Kesimpulannya, AFTA memang akan memberikan berbagai pilihan produk bagi konsumen dan membuka jalur pendapatan baru bagi distributor, tapi produsen harus didorong untuk terus berinovasi, mau belajar dari produk asing, dan jangan mudah menyerah agar tak tergilas dalam persaingan.
Produksi, distribusi, dan konsumsi adalah konteks ekonomi mikro. Dalam konteks makro, saya pribadi ingin menyarankan agar kita meninggalkan ukuran pendapatan nasional yang masih memakai standar GDP (Gross Domestic Product) dan mulai mengimplementasikan (Gross National Product). GDP hanya menghitung pendapatan yang dihasilkan di dalam negara itu dalam satu periode, tanpa menelusuri siapa pemilik modalnya, dari mana asal tenaga kerjanya, ataupun perusahaan milik siapa. Di dalam pasar bebas yang memudahkan mobilitas faktor produksi, maka akan terjadi tumpang tindih perhitungan pendapatan. Ke depan kita mungkin akan tertipu dengan nilai ekspor perkebunan sawit misalnya karena terjadi lonjakan produksi yang tajam. Namun jika ditelusuri, ternyata pengelolanya adalah perusahaan asal Malaysia, otomatis pendapatan riilnya lebih banyak lari ke Malaysia. Barangkali resor-resor di lokasi pariwisata semakin menjamur, tetapi jika ditilik pemiliknya ternyata bukan milik orang Indonesia. Eksplorasi pertambangan bertambah kencang, tetapi investornya orang asing, tenaga kerjanya pun lebih banyak mengundang karyawan asing yang lebih kompetitif. Lalu bagaimana jadinya wajah asli pendapatan nasional kita?
Poin penting dalam penghitungan pendapatan nasional adalah nilai tambah (value added). Entah impor atau ekspor, maka yang penting adalah nilai tambahnya. Oleh karena itu, masyarakat di dorong untuk meningkatkan nilai tambah suatu produk. Meskipun suatu barang diperoleh secara impor, asalkan diolah sedemikian rupa sehingga menjadi produk baru akan meningkatkan nilai tambah produk itu sendiri. Misalkan kita mengimpor komponen elektronik dari Vietnam, asalkan barang tersebut dirakit di Indonesia, maka akan timbul nilai tambah. Tapi jika barang yang diimpor sudah built in, tidak akan banyak nilai tambah yang ditimbulkan.
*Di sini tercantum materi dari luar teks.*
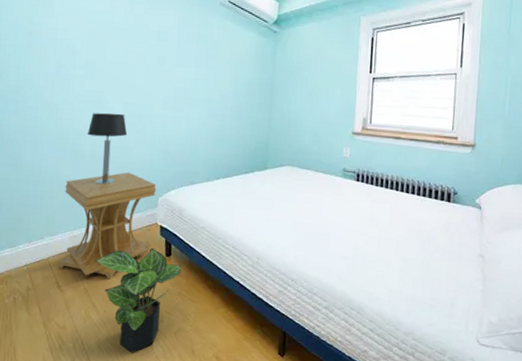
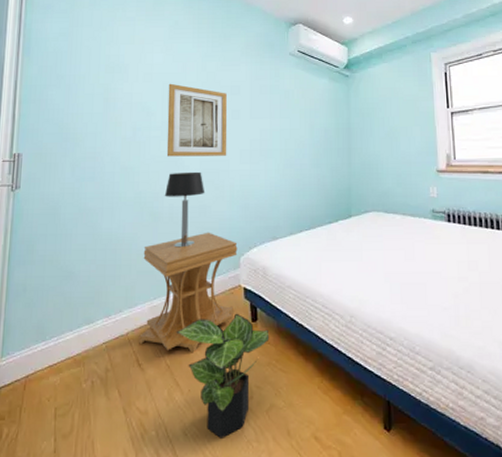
wall art: none [90,22,154,101] -> present [166,83,228,157]

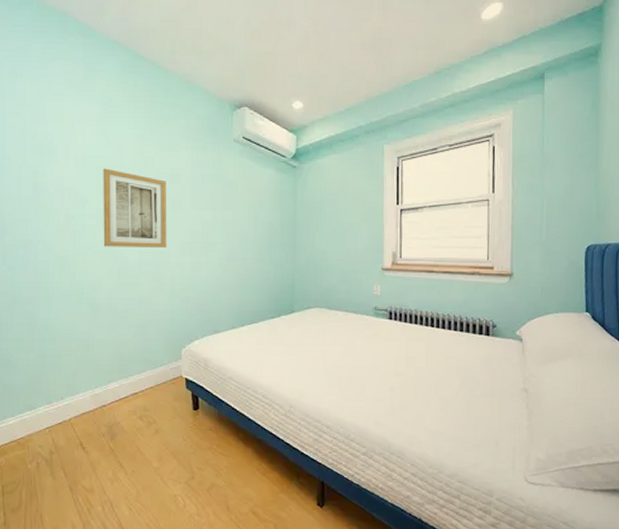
side table: present [139,232,238,353] -> none [82,324,179,438]
table lamp: present [164,171,205,248] -> none [102,263,145,339]
potted plant: present [176,313,270,438] -> none [118,402,211,513]

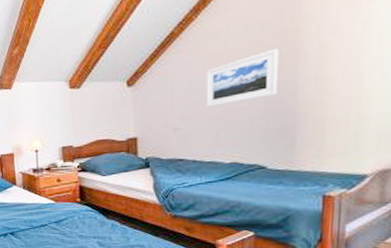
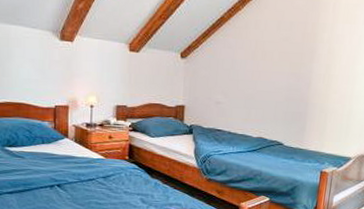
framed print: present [207,48,279,107] -> none [243,46,301,88]

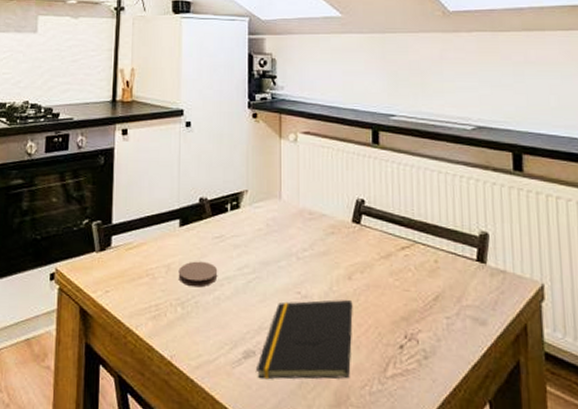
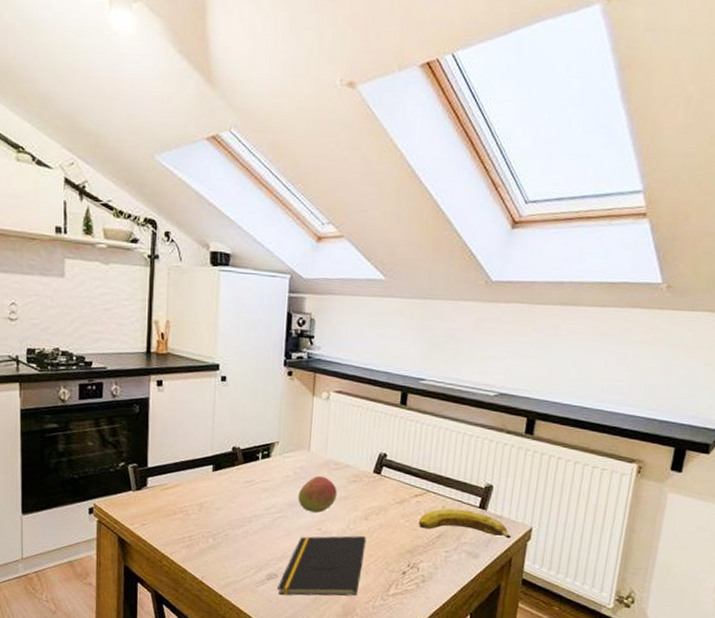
coaster: present [178,261,218,287] -> none [210,501,247,523]
fruit: none [272,228,314,272] -> present [298,476,337,513]
banana: none [409,263,522,299] -> present [418,508,512,539]

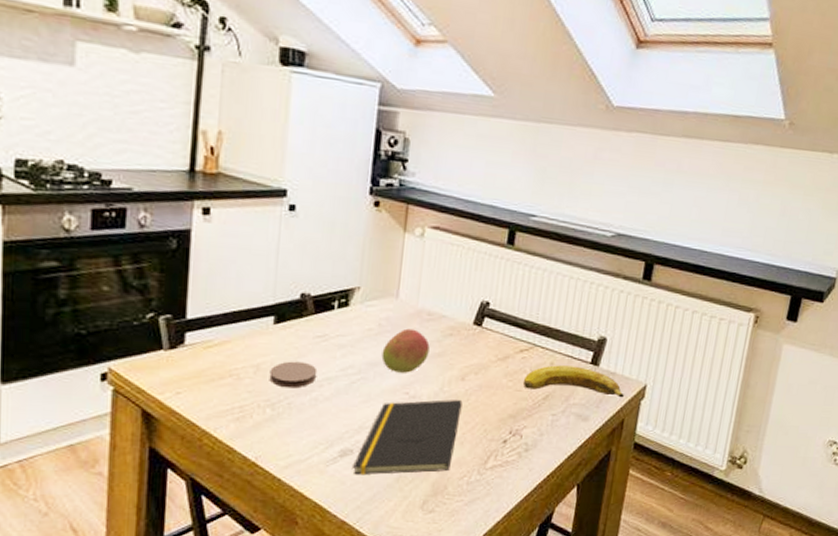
coaster: none [210,501,247,523] -> present [269,361,318,388]

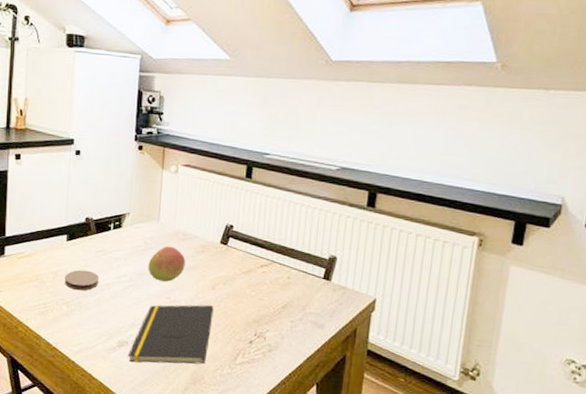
banana: present [522,365,625,398] -> none [264,279,356,310]

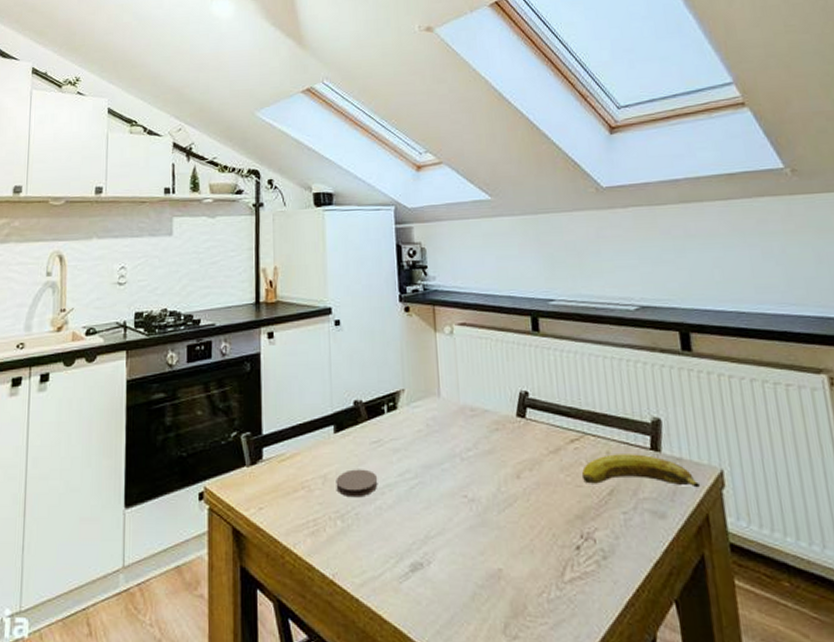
notepad: present [128,304,214,365] -> none [425,500,526,593]
fruit: present [148,246,186,282] -> none [434,426,479,474]
banana: none [264,279,356,310] -> present [581,454,701,488]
Demikian pula dengan produk ekspor. Sebenarnya kita sangat kaya dengan faktor produksi, terutama faktor produksi alam dan tenaga kerja. Bahkan negara kita mendapat embargo ekonomi pun kita masih bisa eksis karena pada dasarnya barang-barang yang ada di dunia ini merupakan produk turunan pertanian dan pertambangan. Kita bisa mendapatkan bahan bakunya dengan mudah di Indonesia. Jadi sangat disayangkan kalau produk yang kita ekspor adalah bahan baku mentah, minyak mentah, kayu gelondongan, TKI-TKW yang kurang terdidik karena nilai tambahnya kecil.
Kesimpulannya, dengan adanya kemudahan masuknya faktor produksi dari negara ASEAN lain, akan terjadi hentakan dalam aktivitas ekonomi, tapi kita harus berhati-hati dalam penghitungan porsi pendapatannya dan berupaya untuk meningkatkan nilai tambahnya.
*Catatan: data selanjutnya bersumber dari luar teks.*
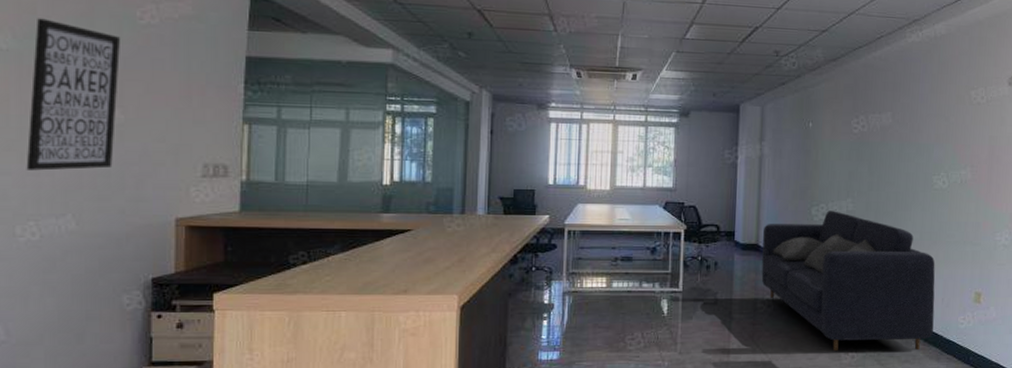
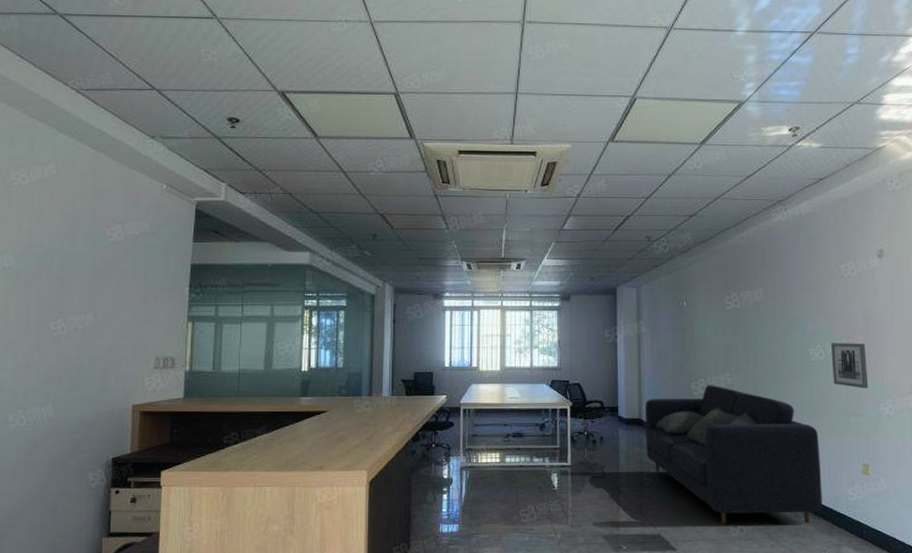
wall art: present [26,18,121,171] -> none [19,241,95,367]
wall art: none [953,171,988,218] -> present [831,343,869,389]

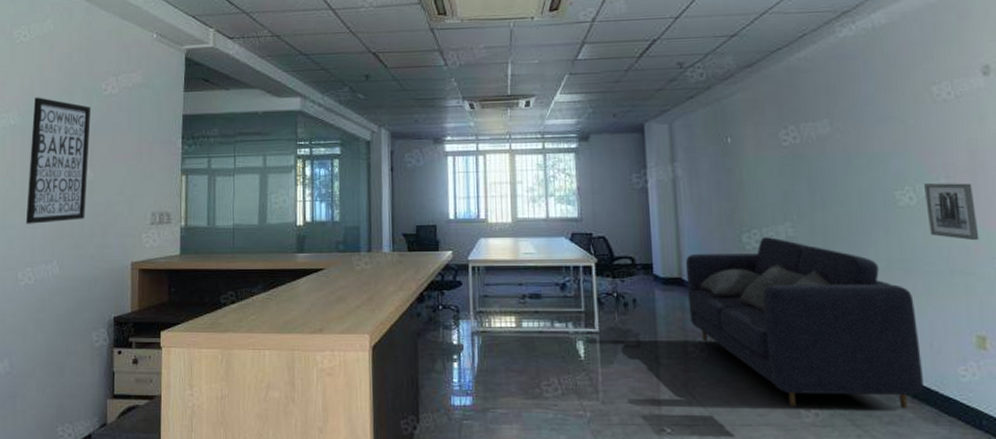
wall art: none [19,241,95,367] -> present [25,97,92,224]

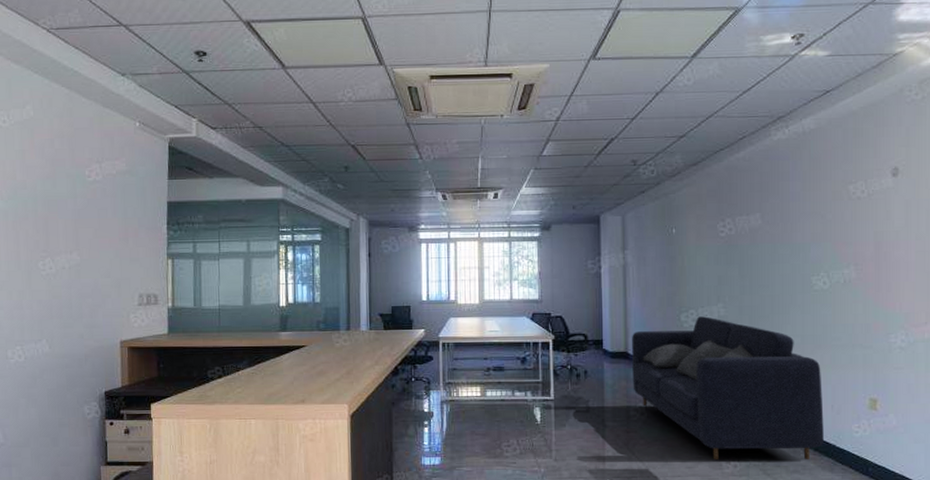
wall art: present [25,97,92,224] -> none [13,182,76,305]
wall art: present [924,182,980,241] -> none [837,269,878,319]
Jadi, kata kunci dalam persaingan bebas seperti AFTA ini adalah adanya variasi pilihan, inovasi tiada henti, dan nilai tambah. Agar produk barang dan jasa kita eksis baik di pasar domestik dan negara ASEAN lainnya, maka harus ada upaya untuk terus berinovasi dan meningkatkan nilai tambah. Dengan begitu, aktivitas ekonomi baik mikro maupun makro akan terus sehat dan AFTA benar-benar sangat menguntungkan, tanpa ada 'tapi' lagi.